Par ailleurs, force est de constater que de nombreux acteurs de corps et de statuts différents interviennent dans la conception et la mise en œuvre d’un dispositif de formation. Le formateur se situe à l’interface entre ceux qui prescrivent et organisent l’offre de formation à différents niveaux du territoire, ceux qui interviennent dans sa conception et sa mise en oeuvre (formateurs, coordonnateurs, partenaires) et ceux à qui ces formations sont destinées (enseignants et élèves) - chaque acteur ayant ses propres contraintes de travail. 

Former n’est donc pas simplement l’affaire des formateurs et implique de véritables collaborations entre pilotes, métiers d’appui à la formation, formateurs et professionnels de terrain. (P.Picard et R.Guyon, 2024 AFAE). 

                                                          Agir à plusieurs échelles pour la réussite des élèves (CAS)

Former des formateurs ?

La formation des formateurs emprunte plusieurs voies. La formation continue se déploie à l’échelle nationale, académique et départementale. Dans les académies, elle est organisée dans le 1er degré par des inspecteurs et des CPD[1] et dans le 2nd degré, au sein des EAFC, par des inspecteurs d’académie - inspecteurs pédagogiques régionaux, des ingénieurs des ingénieurs de formation. L’ Éducation nationale mobilise également des partenaires institutionnels (les INSPE, ou l’IFÉ par exemple) mais également des opérateurs privés pour contribuer à ces formations. 

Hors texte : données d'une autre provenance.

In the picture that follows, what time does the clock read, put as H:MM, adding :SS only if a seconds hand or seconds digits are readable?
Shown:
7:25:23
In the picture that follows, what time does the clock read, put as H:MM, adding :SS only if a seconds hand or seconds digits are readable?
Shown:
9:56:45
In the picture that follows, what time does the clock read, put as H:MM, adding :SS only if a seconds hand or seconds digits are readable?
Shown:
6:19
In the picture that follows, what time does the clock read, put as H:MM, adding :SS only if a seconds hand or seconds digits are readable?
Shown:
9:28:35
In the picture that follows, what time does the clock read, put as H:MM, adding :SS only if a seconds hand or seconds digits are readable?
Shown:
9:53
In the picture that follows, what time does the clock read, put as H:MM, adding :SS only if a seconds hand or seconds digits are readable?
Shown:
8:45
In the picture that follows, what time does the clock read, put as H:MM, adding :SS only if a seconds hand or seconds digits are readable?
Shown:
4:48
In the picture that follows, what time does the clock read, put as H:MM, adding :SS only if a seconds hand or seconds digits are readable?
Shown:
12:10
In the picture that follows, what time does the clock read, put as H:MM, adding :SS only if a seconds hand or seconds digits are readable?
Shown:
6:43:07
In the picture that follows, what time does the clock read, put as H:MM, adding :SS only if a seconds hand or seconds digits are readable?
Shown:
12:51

Les formateurs peuvent également se former et développer leurs compétences dans le cadre de parcours universitaires. De nombreux INSPE proposent désormais des masters « Ingénierie et pratiques de la formation » ainsi que des diplômes d’établissement ou diplômes universitaires dédiés à ces métiers. L’IFÉ-ENS de Lyon propose un DE « Passeur en Éducation » depuis 2019.

Dans d’autres espaces, des associations de formateurs comme l’ANCP&AF [2] organisent des congrès et des formations destinés à leurs adhérents. Les formations syndicales font également partie du paysage de l’offre de formation des formateurs qui reste malgré tout inégalement répartie sur le territoire, pas toujours bien connue par les formateurs et reconnue par l’institution. 

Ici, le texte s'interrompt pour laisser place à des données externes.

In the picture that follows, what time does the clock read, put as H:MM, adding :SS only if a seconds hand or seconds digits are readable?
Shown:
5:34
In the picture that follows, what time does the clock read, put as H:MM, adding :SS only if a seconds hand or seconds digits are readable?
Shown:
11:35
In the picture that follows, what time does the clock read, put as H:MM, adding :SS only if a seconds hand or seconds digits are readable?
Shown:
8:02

Il est à noter que dans l’ensemble diversifié de l’offre de formation institutionnelle de la formation de formateurs, les propositions relèvent davantage de formations disciplinaires que de formations à l’analyse de leur travail. Celles qui s’appuient sur des analyses de pratiques disposent rarement de ressources de vidéoformation documentant des situations professionnelles authentiques.

Développer des ressources pour la formation de formateurs donnant accès au métier par l’analyse fine de situations professionnelles, l’identification de questions vives (au sens de partagées dans une communauté professionnelle) nourries par une diversité de points de vue, nous semble une façon d’alimenter à grain fin la transformation de la professionnalité des formateurs sous l’effet des différentes contraintes évoquées mais aussi de leur redonner du pouvoir d’agir et des marges de manœuvre dans l’ordinaire de leur travail (Clot et Simonet, 2015) pour leur propre développement professionnel.